In the middle of what he describes as some of the best play of his career, Endoh began to attract attention from MLS clubs — including 2013 MLS Cup champions Sporting Kansas City, who showed a strong interest in the Japanese midfielder ahead of the SuperDraft.

But as he awaited their 11th overall pick, Endoh was surprised to find himself chosen ninth by Toronto, which in 2015 had reached the MLS Cup playoffs for the first time in club history.

“When (MLS Commissioner) Don (Garber) said, ‘this year’s combine MVP,’ I was like ‘Oh, that’s me,’ but I wasn’t ready at all,” Endoh said. “I was just so happy that I was drafted. Before the combine I didn’t think I was going to get drafted in the first two rounds.

“I didn’t know what to expect from Canada, but then once you get there everyone’s so polite. Their personality is close to Japanese personalities,” he continued. “The stadium is amazing. Everyone’s professional. It’s a dream club to play for, I couldn’t ask for a better club.”

Endoh found himself on an international squad with players from six other countries, including U.S. star Michael Bradley (“A true professional. He leads by example”) and Italian striker Sebastian Giovinco.

But after a promising 2016 rookie season that included two goals from 21 appearances, Endoh struggled to find minutes in a stacked roster that would go on to win the treble in 2017. After Toronto declined to pick up his option for 2018 and a month-long trial in Belgium didn’t result in an offer, he returned to Toronto’s reserve team — in the second-division USL — eager to regain his footing.

“I was just trying to enjoy the moment when I signed to the second team,” Endoh said. “I didn’t think about being back on the first team. I wanted to have fun, I wanted to play. There was no pressure. (I thought) ‘If I play well, everyone’s going to see me.’ And that’s what I did.”

Endoh earned a new first-team contract for 2019, although he would not step on an MLS pitch until late June. But for the rest of the season he was a key figure in an underrated Toronto side that surpassed expectations and beat defending champions Atlanta United to reach the MLS Cup final, where it lost to Seattle in a repeat of the 2016 climax.

“Everyone thought ‘okay, he’s done now.
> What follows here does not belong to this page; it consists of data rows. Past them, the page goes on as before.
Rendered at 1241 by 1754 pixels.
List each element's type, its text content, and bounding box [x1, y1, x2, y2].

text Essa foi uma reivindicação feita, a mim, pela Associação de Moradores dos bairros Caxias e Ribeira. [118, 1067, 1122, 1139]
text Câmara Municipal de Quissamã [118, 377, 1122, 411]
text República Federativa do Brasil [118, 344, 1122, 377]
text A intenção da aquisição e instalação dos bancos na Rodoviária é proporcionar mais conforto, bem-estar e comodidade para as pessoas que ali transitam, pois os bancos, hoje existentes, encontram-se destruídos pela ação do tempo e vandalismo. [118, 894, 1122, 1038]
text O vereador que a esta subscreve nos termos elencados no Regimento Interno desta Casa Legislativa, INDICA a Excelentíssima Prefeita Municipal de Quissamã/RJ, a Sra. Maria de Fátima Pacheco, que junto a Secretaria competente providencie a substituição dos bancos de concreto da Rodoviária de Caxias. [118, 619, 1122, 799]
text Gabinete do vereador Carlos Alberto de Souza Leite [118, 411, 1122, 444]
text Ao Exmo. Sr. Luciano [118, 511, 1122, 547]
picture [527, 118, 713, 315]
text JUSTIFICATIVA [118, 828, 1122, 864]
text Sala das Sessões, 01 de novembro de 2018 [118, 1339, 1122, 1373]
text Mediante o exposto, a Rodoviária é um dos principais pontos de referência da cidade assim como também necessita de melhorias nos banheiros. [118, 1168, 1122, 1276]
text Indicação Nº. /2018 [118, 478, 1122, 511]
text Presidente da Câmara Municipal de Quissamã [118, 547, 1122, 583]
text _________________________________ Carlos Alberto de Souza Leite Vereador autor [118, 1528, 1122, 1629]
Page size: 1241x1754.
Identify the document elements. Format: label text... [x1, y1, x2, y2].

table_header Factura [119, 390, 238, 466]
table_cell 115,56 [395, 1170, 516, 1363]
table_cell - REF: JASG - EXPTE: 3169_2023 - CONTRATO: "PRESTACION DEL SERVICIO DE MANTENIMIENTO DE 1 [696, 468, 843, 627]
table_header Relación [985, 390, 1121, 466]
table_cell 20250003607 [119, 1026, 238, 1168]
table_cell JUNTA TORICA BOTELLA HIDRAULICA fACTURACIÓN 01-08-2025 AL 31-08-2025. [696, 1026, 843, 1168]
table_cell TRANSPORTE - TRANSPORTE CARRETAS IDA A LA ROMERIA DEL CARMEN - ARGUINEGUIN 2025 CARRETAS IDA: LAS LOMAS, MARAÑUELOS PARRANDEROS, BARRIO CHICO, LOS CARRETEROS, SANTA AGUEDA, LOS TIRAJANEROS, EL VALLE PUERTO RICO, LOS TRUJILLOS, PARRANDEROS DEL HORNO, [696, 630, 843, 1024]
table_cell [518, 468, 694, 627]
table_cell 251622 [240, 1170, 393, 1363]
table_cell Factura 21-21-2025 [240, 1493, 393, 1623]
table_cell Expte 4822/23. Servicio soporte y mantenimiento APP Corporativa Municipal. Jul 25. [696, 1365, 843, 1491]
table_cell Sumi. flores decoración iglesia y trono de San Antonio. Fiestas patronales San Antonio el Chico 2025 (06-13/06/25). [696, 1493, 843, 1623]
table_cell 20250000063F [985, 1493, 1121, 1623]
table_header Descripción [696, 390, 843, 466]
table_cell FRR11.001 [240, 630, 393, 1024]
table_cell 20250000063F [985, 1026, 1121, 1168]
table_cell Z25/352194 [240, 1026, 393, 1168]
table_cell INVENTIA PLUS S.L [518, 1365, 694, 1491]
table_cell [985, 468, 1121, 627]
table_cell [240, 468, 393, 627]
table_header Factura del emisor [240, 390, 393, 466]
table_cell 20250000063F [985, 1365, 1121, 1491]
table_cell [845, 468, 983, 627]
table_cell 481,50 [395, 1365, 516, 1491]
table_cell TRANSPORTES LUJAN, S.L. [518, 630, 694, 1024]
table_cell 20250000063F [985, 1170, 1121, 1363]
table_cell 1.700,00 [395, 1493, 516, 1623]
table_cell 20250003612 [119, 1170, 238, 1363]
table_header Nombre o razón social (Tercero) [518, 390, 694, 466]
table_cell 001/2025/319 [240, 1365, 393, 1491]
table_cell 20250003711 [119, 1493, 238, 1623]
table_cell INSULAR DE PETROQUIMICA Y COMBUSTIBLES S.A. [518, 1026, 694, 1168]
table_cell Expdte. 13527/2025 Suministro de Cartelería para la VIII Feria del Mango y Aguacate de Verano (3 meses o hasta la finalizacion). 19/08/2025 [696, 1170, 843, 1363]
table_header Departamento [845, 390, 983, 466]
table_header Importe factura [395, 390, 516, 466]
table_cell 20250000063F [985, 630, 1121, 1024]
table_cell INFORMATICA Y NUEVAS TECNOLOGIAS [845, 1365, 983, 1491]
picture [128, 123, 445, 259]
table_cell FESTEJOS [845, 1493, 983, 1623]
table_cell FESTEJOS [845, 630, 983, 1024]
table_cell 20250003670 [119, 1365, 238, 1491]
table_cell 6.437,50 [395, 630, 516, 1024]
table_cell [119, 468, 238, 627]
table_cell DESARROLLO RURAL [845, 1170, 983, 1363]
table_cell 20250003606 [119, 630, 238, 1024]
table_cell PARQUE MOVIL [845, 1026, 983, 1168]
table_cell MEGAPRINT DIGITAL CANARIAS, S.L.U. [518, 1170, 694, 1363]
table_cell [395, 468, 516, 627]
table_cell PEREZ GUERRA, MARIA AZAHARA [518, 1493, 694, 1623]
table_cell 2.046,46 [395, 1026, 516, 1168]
Even though he’s with the first team, he didn’t get a single minute.’ I hear all the noise, but it didn’t bother me at all,” Endoh said. “I was doing what I had to do every single game.

“It’s easy to be demotivated and say ‘I’m not going to work hard because I’m not going to play.’ There’s so many players like that, and I get it because it’s so hard mentally. I dealt with that in 2017 and I know how to cope with it.”

Despite representing Japan at the U-15 through U-17 levels, Endoh never received a national team callup after coming to the United States — much to his chagrin.

“(The JFA) don’t know what it’s like in MLS. It seems like they don’t care,” he said. “It’s frustrating that I got drafted and was playing but (the JFA) didn’t care at the moment. And still, after four years. I’m not on the radar, and that’s kind of frustrating.”

But with Endoh’s spot in Toronto’s first team assured for 2020, Kubo becoming the first Japanese player to sign an MLS designated player contract and Kawasaki Frontale academy product Ryo Shimazaki going to the Columbus Crew in the 2020 SuperDraft’s third round, it could be a breakthrough year for Japanese talent playing in a league better known in Japan for signing aging superstars like David Beckham, Wayne Rooney and Zlatan Ibrahimovic.

“That’s something Japanese media will care about. They know (Kubo’s) playing for MLS and they’ll report that I’m playing in MLS as well,” Endoh said. “It will help me and help the league and get us attention from Japan.”